I developed a scrapy project which will scrape the text from reviews section of a particular hotel from tripadvisor.in,
However, The scraper scrapes only a part of the review and not the entire one, I don't know why.
For instance this is one particular review
We stayed at the Acron for 6 nights during January. Everything about the hotel is perfect. The staff are excellent as is the service.
Surprisingly the prices of drinks and wine are very reasonable in the hotel so no need to wander out. We ate in the hotel on 5 of our 6 nights and did not have a bad meal. The one night which we ate out was at "go with the flow" which is a very nice restaurant with excellent food, about 200 yards from the hotel.
Don't expect too much from the local beaches. We found them to be crowded and dirty.
Breakfast is unusual because it runs from 7 AM to 1 PM. Again the food is excellent and well presented.
Don't expect too much from the local beaches. We found them to be crowded and dirty.
Other than that, a great stay. Thank you to all the staff.
Stayed January 2017, travelled as a couple
However, the scraped review comes out to be only:
We stayed at the Acron for 6 nights during January. Everything about the hotel is perfect.\nThe staff are excellent as is the service.\nSurprisingly the prices of drinks and wine are very reasonable in the hotel so no need to wander out.\nWe ate in the hotel on 5 of our 6 nights and did not have a bad...
All I want is to scrape the entire review also excluding the escape characters, how do I do that?

> **Information provided**

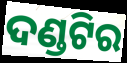
ଦଣ୍ଡଟିର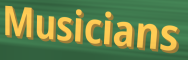
Musicians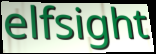
elfsightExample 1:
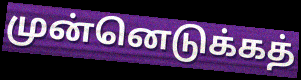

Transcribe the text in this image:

முன்னெடுக்கத்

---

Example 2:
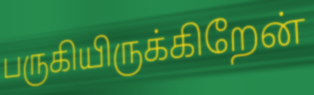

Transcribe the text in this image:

பருகியிருக்கிறேன்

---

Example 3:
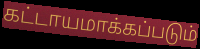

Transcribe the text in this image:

கட்டாயமாக்கப்படும்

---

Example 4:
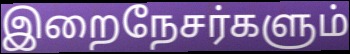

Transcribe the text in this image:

இறைநேசர்களும்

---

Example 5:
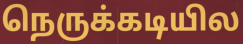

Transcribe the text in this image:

நெருக்கடியில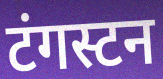
टंगस्टनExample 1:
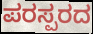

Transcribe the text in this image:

ಪರಸ್ಪರದ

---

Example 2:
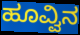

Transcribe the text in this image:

ಹೂವ್ವಿನ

> **Exercise tasks**
[a] In the forum post about the review scraper, which website does the scrapy project collect hotel reviews from?
[b] Write what comes next in the forum post about the review scraper, picking up after its final sentence.

> **Outputs**
[a] tripadvisor.in

[b]
Refer to this link for the reviews: Reviews
Also, I want to scrape the other info like username, date of review published etc, which all comes out perfectly however, I want to scrape
- username 2. date 3. review 4. title
and store each review with all the above details in dictionary, so how do I do that with all the reviews on the webpage,
for eg :
Username1 Date1 Title1 Review1 Username2 Date2 Title2 Review2 Username3 Date3 Title3 Review3 . . . . . . . . Usernamen Daten Titlen Reviewn
and export this dictionary in the csv or json format ?
here is the piece of code:
def parse(self,response):
for reviews in response.css('#taplc_hr_reviews_list_0'):
username = response.css(' div.username.mo > span::text').extract_first()
head = response.css('div > div > div > div > a > span::text').extract_first()
date = response.css('.reviewItemInline').xpath('span/@title').extract_first()
review = response.css('div>div.col2of2>div>div.wrap>div>div>p::text').extract_first()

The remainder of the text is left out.